* The Fantastic Journey is a series of reviews of Massive Multiplayer Online games underpinned by a fictional story.
A Fantastic Journey Through the Realms of Massive Multiplayer Online Worlds
Project Fantastic Journey
Journal Entry: April 7, 2014
The holy grail of gaming is a heightened sense of immersion in the gaming worlds we play in. We can do this to a certain extent with powerful gaming rigs, larger screens, surround sound, accessories like a steering wheel in racing games and even by having gaming merchandise around the room. All of this fades in comparison though to what has been achieved through the pioneering efforts of the Korean conglomerate Sunchon and Doctor Harvey and his team. They have ventured into the realm of the mind giving test subjects an experience that has been likened to entering a vivid dream.
Doctor Harvey is a genius who has been deeply involved with neuroprosthetics for many years and found a non-invasive way for his immobile patients to connect to electronic wheel chairs and devices with their mind. His most famous achievement was enabling Erik, a paraplegic, to control his wheel chair, computer and other electronic devices around the home with the help of a mind-machine interface helmet (MMIH). It wasn’t long before the Korean conglomerate Sunchon knocked on his door making him an offer he couldn’t refuse and causing him to veer down the path of neurogaming.
This breakthrough device can also be used to send many kinds of signals to the brain which are mostly to do with sight and physical sensations. To use it though one has to be shaved bald. A thin layer of oil is applied to the head and then something resembling a swimming cap with wires is placed over it. This, in turn, is connected to a plug in the helmet.
The neurogaming tests have been very limited in scope but have been promising enough to warrant going up to the next level of which I am now going to play a part in. My missions involve entering the exciting world of Massive Multiplayer Online games as an ‘immersion’ player.
I have just completed orientation week. Numerous tests have been performed in the lead up to the big day which is next Monday.The most amazing thing to happen to me was having all visuals directly ported to my mind via the MMIH and walking from one point to another without the use of my eyes. The sense of realism was astounding.
Another highlight of the week was the wicked looking jet black armor they gave me complete with an arsenal of weapons. Pistols, assault rifles, shotguns, sniper rifles and missile launchers. These weapons are not detailed and only vaguely resemble what they are supposed to be. This is because the games themselves will determine they’re appearance.
The armor though isn’t what it appears. It works in unison with the helmet enhancing your feelings in the virtual world. If your left arm is pinned down by the enemy that part of the armor restricts your movement. If your right leg has been seriously injured the armor will lock that part of your body down. It can give you the sensation of touching something that isn’t really there.
Despite the high-tech nature of the experiments I am located in the countryside just outside of Taejon, South Korea. Here they are using an old warehouse and a large field to conduct all their experiments.
There are obstacles and structures about the field that only bare a skeletal resemblance to their gaming counterpart. Everything is set-up to resemble the structures, vehicles and other things found in a game.
During one test I hopped into a jet-fighter, lifted off and had an exhilarating fight with the enemy. When I was asked to take off my helmet I found myself in a something without wings suspended by a rod in the front and back end suspended inside a large metal ring. Yet it really had felt like I was doing aerial combat in the sky.
It’s curious that all these things are needed. Why not do away with it all? It turns out that the technology still has a long way to go before we can simply lie down on a bed with the MMI on our heads and have a fully immersive experience. The second reason I was given is that there are different implementations of the technology that went far beyond gaming including restoring sight to the blind and military use.
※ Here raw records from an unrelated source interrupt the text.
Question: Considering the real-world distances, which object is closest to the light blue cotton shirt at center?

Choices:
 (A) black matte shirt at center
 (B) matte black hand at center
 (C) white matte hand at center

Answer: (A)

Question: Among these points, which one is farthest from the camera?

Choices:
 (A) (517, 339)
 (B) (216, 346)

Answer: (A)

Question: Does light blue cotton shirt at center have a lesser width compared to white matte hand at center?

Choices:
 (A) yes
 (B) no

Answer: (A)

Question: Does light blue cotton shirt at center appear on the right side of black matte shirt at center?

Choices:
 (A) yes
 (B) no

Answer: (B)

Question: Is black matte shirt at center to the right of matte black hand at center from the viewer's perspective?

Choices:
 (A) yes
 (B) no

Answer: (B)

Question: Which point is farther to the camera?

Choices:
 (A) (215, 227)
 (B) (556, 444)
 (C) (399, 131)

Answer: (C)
There is also the concern that there may be boundaries of the mind which are better not crossed which is one of the reasons why the armor suit is used. Using an extreme example if you sent a signal to the brain to immobilize a player’s body for a moment because they have been killed in the game can you guarantee that it will only be temporary? The mind, I was told, is a place that should be cautiously entered and carefully probed.
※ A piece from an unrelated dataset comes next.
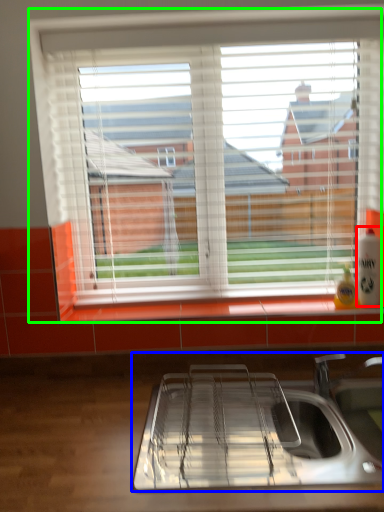
Question: Considering the real-world distances, which object is farthest from beverage (highlighted by a red box)? sink (highlighted by a blue box) or window (highlighted by a green box)?

Choices:
 (A) sink
 (B) window

Answer: (B)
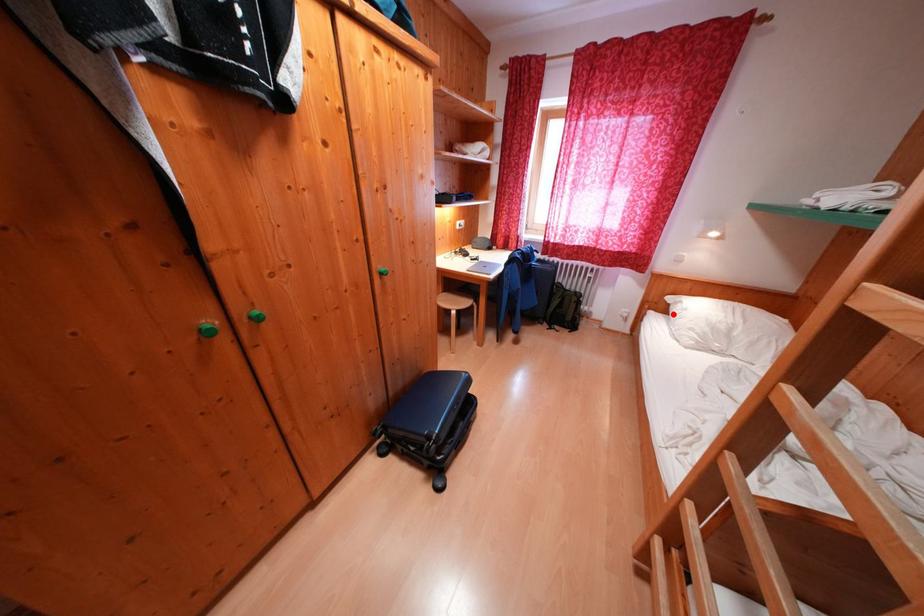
I wish I could say that entering an immersive gaming world is without incident. It’s not. It’s sudden and disorientating as hell. Huge gaming worlds bombard the mind with signals.
Though it’s all taking place in your mind there’s the visceral sense that you have crossed over into another surreal dimension. The electra phenomenon takes place upon arrival. A blinding light and multiple electrical arcs takes place all around you for a few moments. That’s the part I hate. Departure from these worlds is far better though you do feel nauseous afterwards.
I’m excited about the coming weeks but a little anxious. Even the little taste of immersive game playing I’ve had during orientation week has proven to be somewhat overwhelming and intense. What will it be like to enter these huge MMO worlds that are at war? How will it effect me and will there be any after affects?
I also have a nagging suspicion that not all is as it seems. That part of this project is bound in secrecy and some of my questions have been deflected. There are armed guards around the place and other tests are taking place. Despite my apprehension I can’t deny that I’m looking forward to the experience.